Puertas monumentales, bóvedas enormes, gruesísimas columnas, pesados muros macizos de piedra, románticos campanarios, ostentosísimos altares recubiertos de oro, carísimas imágenes de cristos sangrantes, santos mirando hacia arriba (al cielo, es lo que dicen), vírgenes sufriendo muchísimo, ángeles espantosos que aterran con sus pómulos rozagantes…

Así se nos presenta la arquitectura de las iglesias, la cosa más hermosa –quizá– que nos ha dejado la religión católica desde aquel 1521 en que la corona española llegó para imponérsela a los habitantes de entonces, colocando sus dévotas construcciones sobre las antiguas zonas sagradas.

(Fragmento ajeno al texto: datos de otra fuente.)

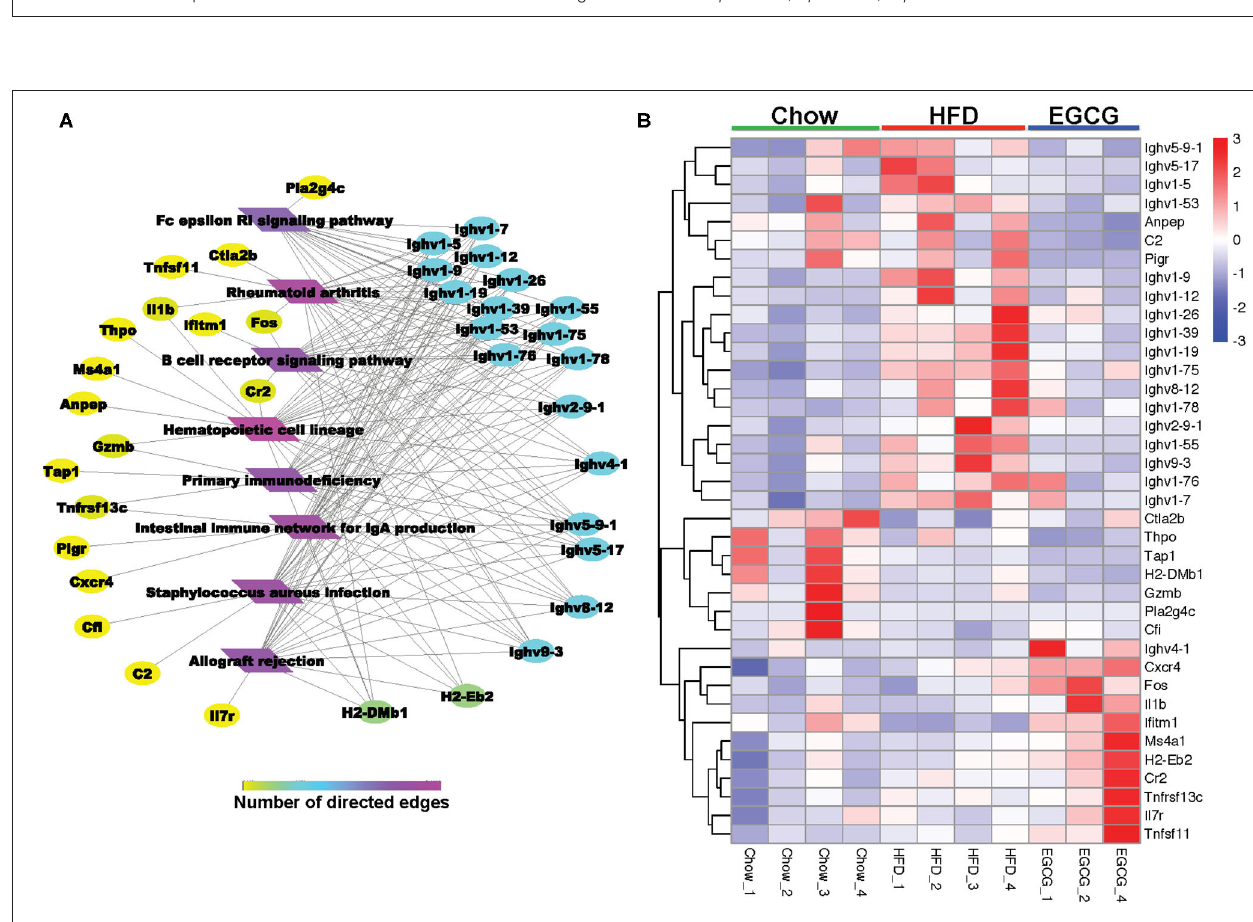
FIGURE 7 | EGCG Administration improved immune system in HFD mice. (A) Network analysis of DE genes involved in KEGG pathway related immune system. (B) Heatmap of DE genes involved in common KEGG pathway related immune system between two comparisons (HFD vs. Chow and EGCG vs. HFD).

Se les obligó a abandonar a sus dioses paganos, después se les obligó a desechar sus costumbres y, así, con el paso del tiempo, a sus fieles seguidores se les ha obligado a rechazar un sinnúmero de situaciones que los convertiría en pecadores.
Pecan si no hacen esto o si hacen aquello. Eso, muy a pesar de que –según sus poesía bíblica– Jesús haya advertido: " Quien esté libre de pecado que arroje la primera piedra".
Conocemos a algunos de ahí dentro que seguramente tienen sus lenguas sangrantes ahora.